In the following, we present the experimental results. Please note that in all tables, the values are represented in percent, which means a Kappa score of 1 equals 100 % in the table. At the beginning, we only compare different LVQ versions against each other, to see which performs best.

Table 2 shows the performance of the LVQ variants based on their accuracy. Based on the overall average, RSLVQ\(_{Adamax}\) performs best. Also, the Adadelta version of RSLVQ performs significantly better than the vanilla version. The improvements are statistically significant based on a Friedman and Bonferroni–Dunn test. The better performance does not seem to be related to a specific drift type and can be seen on nearly every stream. However, the vanilla RSLVQ performs better than the adaptive versions on ELEC and POKR. Note that this was not the case when hyperparameters were tuned as in [16]. The results for GLVQ are very similar—the Adamax version is superior to Adadelta and vanilla GLVQ. However, the improvements are not significant here.

Table 3 shows the results of the LVQ variants according to Kappa statistics. Again, RSLVQ\(_{Adamax}\) performs best overall and on the synthetic streams. On the real-world streams, the vanilla RSLVQ has superior results to every other LVQ version and also to all other tested classifiers (Table 5). This is due to its good performance on ELEC and POKR, while the performance on the very imbalanced GMSC dataset is near 0. In summary, RSLVQ\(_{Adamax}\) performed statistically significant better than the vanilla RSLVQ. Once again, the GLVQ behaves very similar, which means overall the adaptive versions achieve a better Kappa score, while being worse than its vanilla version on ELEC and POKR. Also, the improvements between GLVQ\(_{Adamax}\) and GLVQ are not significant here.

Both tables show that the adaptive versions lack accuracy and Kappa on ELEC and POKR streams. This is probably caused by the fact that the decay does not make sense on a dataset which is not time dependent and thus not change over time like the cards of POKR. On all other datasets, the adaptive versions are superior; in particular, Adamax leads to remarkable improvements compared to the both vanilla LVQ variants.

In the next experiment, we compare our LVQ versions to other state-of-the-art streaming classifiers. We only use GLVQ and RSLVQ based on Adamax, due to its performance in the previous experiment. As non-LVQ classifiers, we use OzaBaggingAdwin (OBA), Hoeffding Adaptive Tree (HAT), and Self-Adjusting Memory K-Nearest Neighbor (SAMKNN), which are common stream classifiers [13, 14].

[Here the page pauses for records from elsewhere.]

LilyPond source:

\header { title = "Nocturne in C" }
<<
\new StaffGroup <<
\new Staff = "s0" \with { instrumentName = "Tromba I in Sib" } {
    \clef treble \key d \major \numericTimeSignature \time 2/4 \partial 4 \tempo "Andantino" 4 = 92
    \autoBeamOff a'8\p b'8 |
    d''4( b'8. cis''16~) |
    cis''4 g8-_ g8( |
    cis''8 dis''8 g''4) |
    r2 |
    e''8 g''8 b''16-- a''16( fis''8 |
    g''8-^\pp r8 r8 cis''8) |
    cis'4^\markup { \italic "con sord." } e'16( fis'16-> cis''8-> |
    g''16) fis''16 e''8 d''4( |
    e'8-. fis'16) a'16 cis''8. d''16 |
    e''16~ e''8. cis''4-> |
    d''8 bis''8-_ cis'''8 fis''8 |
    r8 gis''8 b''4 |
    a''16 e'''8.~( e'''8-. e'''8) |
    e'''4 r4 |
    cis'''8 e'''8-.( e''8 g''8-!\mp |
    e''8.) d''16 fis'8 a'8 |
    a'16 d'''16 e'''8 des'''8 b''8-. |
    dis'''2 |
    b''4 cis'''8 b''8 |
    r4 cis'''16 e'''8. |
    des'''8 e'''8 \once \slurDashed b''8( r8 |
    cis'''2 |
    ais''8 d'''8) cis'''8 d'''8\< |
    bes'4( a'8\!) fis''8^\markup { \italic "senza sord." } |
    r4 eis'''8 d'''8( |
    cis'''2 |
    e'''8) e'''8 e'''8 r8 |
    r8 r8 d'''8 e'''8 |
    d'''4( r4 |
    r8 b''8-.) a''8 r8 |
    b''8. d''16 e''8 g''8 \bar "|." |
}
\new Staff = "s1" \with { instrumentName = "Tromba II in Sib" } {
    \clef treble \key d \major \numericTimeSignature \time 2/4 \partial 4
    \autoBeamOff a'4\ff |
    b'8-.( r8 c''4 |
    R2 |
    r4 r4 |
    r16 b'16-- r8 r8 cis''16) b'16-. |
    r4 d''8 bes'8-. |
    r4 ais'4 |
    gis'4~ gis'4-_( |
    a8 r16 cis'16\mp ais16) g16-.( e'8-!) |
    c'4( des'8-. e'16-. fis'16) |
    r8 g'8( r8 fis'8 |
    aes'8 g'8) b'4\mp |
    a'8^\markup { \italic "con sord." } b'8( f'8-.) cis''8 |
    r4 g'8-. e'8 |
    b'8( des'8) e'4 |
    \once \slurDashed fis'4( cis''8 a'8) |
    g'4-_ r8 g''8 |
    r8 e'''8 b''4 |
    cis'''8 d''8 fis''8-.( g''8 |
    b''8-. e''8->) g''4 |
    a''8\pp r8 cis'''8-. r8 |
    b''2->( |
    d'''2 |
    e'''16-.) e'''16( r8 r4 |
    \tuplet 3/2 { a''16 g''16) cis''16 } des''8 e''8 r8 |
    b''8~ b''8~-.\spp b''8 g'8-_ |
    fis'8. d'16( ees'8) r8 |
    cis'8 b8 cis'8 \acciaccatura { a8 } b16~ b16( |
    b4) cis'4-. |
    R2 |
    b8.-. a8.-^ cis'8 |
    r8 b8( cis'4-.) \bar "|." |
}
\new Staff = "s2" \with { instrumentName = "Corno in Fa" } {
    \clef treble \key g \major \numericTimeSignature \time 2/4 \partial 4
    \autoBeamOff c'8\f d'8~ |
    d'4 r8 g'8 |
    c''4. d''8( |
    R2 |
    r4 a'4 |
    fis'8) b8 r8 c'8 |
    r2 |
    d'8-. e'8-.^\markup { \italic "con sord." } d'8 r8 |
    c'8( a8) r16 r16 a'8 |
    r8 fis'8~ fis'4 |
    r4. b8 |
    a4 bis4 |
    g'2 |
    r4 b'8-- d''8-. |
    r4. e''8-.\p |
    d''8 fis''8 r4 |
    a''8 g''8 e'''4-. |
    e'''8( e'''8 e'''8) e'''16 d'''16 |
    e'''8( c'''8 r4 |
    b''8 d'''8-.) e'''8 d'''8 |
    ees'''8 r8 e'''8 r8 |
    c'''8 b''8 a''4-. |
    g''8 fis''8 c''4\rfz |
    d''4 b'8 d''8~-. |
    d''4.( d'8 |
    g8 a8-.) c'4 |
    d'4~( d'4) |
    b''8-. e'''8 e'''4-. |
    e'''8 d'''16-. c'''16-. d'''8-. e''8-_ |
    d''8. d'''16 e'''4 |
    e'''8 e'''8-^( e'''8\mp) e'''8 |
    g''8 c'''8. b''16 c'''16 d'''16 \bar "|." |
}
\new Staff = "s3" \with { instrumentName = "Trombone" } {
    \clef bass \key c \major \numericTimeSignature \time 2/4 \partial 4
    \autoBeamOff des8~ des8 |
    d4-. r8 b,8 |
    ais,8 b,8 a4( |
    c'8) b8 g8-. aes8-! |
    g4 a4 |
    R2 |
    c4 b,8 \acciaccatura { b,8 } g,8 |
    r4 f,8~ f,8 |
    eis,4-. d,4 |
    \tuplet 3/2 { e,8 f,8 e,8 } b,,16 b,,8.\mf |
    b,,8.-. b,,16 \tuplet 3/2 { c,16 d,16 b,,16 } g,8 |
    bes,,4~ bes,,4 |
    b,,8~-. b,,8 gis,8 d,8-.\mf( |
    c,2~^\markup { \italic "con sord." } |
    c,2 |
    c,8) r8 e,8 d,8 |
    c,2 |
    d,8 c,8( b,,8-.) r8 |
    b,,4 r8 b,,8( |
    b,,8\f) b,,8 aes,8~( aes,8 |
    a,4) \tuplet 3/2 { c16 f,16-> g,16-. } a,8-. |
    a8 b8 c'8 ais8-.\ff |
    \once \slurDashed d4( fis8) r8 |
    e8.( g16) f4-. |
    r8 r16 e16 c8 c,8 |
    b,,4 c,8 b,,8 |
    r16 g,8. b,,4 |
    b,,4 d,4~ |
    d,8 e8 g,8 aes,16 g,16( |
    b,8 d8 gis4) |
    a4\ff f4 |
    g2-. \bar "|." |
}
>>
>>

Table 4 shows the results comparing our LVQ variants against state-of-the-art classifiers. SAMKNN is the best performing classifier, followed by OBA and GLVQ\(_{Adamax}\). On the synthetic data, RSLVQ\(_{Adamax}\) is close above HAT but still behind OBA and SAMKNN. However, overall HAT and RSLVQ\(_{Adamax}\) are very similar according to their accuracy. Also, GLVQ\(_{Adamax}\) is only close behind its RSLVQ implementation. Note that while the results tend to give the impression that SAMKNN and OBA are superior to the LVQ variants, there are several advantages of the LVQ techniques. The experiments of [26] gives detailed comparison of the time and memory complexity of stream classifiers, clearly showing that RSLVQ is superior regarding time and memory complexity to SAMKNN and OBA. This makes the LVQ techniques more interesting for the real-time analysis of higher-dimensional data and analysis with less powerful devices like single-board computers.

Finally, Table 5 shows the performance of the classifiers w.r.t. Kappa statistics. The results are as we would expect them from the accuracy. SAMKNN is the leading classifier with an overall Kappa of 0.76, followed by OBA and RSLVQ\(_{Adamax}\). The GLVQ variant stays \(\sim 7\) % behind the RSLVQ\(_{Adamax}\). Again HAT is only close behind our adaptive RSLVQ and nearly achieved a nearly similar Kappa score.